1953 senesinde sona erdi. Yüzlerce şehit ve binlerce gazi verdik. Kore halkı tarafından "Kan kardeş" ilan edildik ve NATO'ya girdik.

1950'lerin hemen başlarında ise Kıbrıs ülkemizin gündemine yerleşti. Rum EOKA terör örgütünün ENOSİS yani Kıbrıs'ı Yunanistan'a bağlama hayali yeni bir çatışmanın da fitilini ateşlemişti. 1958 ve 1959 Londra ve Zürih anlaşmaları ile Türkiye garantör ülke olma hakkını elde etti.

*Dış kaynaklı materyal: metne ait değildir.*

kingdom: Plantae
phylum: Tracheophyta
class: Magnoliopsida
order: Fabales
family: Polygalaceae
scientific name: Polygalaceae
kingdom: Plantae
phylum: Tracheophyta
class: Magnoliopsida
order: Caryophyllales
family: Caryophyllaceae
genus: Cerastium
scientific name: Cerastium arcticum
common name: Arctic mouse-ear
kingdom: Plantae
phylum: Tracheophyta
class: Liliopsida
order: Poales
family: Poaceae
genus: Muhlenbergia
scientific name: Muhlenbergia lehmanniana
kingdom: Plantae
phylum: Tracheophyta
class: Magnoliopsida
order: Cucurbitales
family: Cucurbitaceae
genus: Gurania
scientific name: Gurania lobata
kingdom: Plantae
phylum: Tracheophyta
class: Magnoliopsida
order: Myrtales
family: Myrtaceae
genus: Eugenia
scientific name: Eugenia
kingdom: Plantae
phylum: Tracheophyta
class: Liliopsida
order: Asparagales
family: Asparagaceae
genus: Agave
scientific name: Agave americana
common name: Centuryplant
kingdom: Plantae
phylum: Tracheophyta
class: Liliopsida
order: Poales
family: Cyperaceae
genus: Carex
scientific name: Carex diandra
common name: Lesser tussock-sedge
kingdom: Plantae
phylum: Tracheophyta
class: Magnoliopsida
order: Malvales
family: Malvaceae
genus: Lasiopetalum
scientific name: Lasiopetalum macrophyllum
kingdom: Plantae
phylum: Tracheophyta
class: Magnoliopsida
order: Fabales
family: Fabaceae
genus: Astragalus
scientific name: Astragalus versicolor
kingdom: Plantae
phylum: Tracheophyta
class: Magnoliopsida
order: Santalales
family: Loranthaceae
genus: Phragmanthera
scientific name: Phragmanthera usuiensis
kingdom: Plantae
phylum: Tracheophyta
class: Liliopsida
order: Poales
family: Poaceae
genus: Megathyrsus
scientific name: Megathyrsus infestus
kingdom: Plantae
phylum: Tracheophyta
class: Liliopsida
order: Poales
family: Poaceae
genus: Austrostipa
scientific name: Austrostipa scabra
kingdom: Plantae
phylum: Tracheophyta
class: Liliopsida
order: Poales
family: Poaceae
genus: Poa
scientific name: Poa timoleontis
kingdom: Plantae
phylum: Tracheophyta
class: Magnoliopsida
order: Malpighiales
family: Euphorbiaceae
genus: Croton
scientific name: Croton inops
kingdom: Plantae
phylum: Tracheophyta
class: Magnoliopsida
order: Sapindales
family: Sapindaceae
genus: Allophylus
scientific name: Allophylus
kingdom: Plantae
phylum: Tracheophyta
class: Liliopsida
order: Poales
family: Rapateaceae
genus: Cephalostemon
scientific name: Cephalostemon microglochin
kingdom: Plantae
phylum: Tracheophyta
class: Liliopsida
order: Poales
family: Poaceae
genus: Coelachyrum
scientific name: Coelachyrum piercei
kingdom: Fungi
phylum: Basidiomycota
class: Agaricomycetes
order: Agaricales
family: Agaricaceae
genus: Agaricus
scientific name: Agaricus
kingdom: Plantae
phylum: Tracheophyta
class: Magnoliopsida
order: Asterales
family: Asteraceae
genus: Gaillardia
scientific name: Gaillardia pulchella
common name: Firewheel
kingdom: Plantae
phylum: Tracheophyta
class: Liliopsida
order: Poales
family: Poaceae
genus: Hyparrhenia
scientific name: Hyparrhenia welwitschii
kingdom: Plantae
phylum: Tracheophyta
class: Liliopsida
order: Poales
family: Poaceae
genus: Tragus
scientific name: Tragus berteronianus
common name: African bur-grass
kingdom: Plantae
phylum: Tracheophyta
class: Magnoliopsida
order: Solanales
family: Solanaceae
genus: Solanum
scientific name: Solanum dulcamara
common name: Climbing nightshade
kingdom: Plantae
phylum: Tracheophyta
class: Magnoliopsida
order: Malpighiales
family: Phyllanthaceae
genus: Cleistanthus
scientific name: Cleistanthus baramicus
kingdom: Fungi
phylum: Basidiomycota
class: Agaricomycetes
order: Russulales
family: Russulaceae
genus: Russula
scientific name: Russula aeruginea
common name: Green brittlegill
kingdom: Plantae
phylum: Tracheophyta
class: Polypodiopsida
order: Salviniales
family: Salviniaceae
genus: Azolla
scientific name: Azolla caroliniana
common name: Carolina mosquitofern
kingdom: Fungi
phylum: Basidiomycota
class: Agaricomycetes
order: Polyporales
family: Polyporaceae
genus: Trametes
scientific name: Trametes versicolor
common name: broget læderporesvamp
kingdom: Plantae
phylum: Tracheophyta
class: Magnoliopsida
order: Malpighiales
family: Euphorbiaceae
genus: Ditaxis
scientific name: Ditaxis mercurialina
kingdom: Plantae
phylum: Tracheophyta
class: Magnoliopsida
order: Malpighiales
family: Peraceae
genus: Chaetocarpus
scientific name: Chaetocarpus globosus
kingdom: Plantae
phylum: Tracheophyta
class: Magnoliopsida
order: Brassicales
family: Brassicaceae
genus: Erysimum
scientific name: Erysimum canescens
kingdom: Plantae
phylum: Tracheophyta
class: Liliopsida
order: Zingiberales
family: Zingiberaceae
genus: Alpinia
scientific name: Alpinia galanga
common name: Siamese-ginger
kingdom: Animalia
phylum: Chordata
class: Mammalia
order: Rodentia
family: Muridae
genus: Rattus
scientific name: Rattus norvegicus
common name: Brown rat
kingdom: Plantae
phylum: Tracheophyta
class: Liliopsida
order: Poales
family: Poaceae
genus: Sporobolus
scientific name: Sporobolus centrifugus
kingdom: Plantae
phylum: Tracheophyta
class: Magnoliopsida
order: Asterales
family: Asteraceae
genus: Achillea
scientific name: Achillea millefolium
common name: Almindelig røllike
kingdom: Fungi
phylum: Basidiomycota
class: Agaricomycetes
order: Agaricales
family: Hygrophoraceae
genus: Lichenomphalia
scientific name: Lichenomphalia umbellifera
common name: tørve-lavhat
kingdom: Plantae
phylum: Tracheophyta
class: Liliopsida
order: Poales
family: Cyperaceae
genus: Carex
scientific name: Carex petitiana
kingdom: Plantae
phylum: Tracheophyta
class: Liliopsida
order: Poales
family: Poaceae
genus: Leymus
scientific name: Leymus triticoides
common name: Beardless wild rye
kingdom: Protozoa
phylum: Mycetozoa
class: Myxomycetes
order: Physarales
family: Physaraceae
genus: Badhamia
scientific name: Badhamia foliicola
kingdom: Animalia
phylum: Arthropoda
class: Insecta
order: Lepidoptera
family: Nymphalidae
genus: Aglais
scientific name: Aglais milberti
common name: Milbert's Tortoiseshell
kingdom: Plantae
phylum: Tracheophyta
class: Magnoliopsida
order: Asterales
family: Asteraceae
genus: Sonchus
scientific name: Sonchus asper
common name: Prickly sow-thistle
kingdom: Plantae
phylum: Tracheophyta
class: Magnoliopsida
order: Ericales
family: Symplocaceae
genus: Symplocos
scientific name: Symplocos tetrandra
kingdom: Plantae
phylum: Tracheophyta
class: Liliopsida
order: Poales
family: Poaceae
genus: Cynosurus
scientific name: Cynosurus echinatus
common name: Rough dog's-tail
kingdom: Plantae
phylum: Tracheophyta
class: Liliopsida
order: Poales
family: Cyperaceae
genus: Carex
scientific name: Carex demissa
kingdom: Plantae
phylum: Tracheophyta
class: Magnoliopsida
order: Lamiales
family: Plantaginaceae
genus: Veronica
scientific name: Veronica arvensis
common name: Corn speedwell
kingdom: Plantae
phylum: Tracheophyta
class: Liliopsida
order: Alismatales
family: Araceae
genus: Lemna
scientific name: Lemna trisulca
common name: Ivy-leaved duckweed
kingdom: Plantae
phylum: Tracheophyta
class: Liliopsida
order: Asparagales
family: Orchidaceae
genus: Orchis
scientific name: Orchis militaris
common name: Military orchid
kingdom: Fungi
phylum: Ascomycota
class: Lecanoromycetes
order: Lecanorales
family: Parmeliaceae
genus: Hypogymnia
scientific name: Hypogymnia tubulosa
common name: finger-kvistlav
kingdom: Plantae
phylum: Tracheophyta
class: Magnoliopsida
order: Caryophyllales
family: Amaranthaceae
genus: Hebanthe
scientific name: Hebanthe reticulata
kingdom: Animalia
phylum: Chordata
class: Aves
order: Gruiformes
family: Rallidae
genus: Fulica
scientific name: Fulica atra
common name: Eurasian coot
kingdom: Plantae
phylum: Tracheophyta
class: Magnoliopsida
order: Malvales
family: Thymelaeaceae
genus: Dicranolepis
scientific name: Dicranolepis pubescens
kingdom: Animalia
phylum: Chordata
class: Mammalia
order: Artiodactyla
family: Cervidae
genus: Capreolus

Ancak Kıbrıs'ta EOKA terör örgütü ENOSİS'e hayır diyen ve bu hayaline karşı çıkacak olan Türk köylerini basıyor, soydaşlarımızı katlediyor ya da göçe zorluyordu.

Türkiye yıllarca sorunu barışçıl çabalarla çözmek istemesine rağmen Rumlar bu çabaları sürekli boşa çıkardı. Türkiye en sonunda 20 Temmuz 1974 tarihinde garantörlük anlaşmasından kaynaklanan haklarını öne sürerek ve haklı gerekçelerle adaya müdahale etti.

Hiç unutmam o tarihlerde herkes elinden ne gelirse onu yapmaya çalışıyordu. Kimi ordumuza ve askerlerimize dua ediyor, kimileri ise askerlik şubelerinin önünde gönüllü olarak askere alınmak ya da Kıbrıs'a gönüllü asker olarak gitmek için kuyruklar oluşturuyordu.

Ordumuzun adaya gitmesiyle barış ve huzur sağlanmıştı. Soydaşlarımıza karşı yürütülen etnik temizlik politikası sona ermişti. Kahraman ordumuz Kıbrıs'ta da büyük kahramanlıklar gösterdi. Adada da yüzlerce şehit ve binlerce gazi verdik.

Ne zaman bir şehit, ne zaman bir gazi haberi gelse rahmetli annemin, "Bu memleket şehitler, gaziler, evliyalar ve enbiyalar yüzü suyu hürmetine ayakta kalıyor.” sözü aklıma gelir. O yüzden her imkânda minnet ve dua ile anarım şehitlerimiz ve gazilerimizi.

19 Eylül, Büyük Önder Gazi Mustafa Kemal Atatürk’e, “Gazilik” unvanı verilişinin 100. yıldönümü. Şehitlerimiz ve büyük Gazi ile aynı unvanı taşıyan tüm gazilerimizin günü gururla anılıyor. Şehitlerimize, hayatta olmayan tüm gazilerimize ve hayattaki gazilerimize minnet duygularımızı anlatmaya kelimeler yetmez.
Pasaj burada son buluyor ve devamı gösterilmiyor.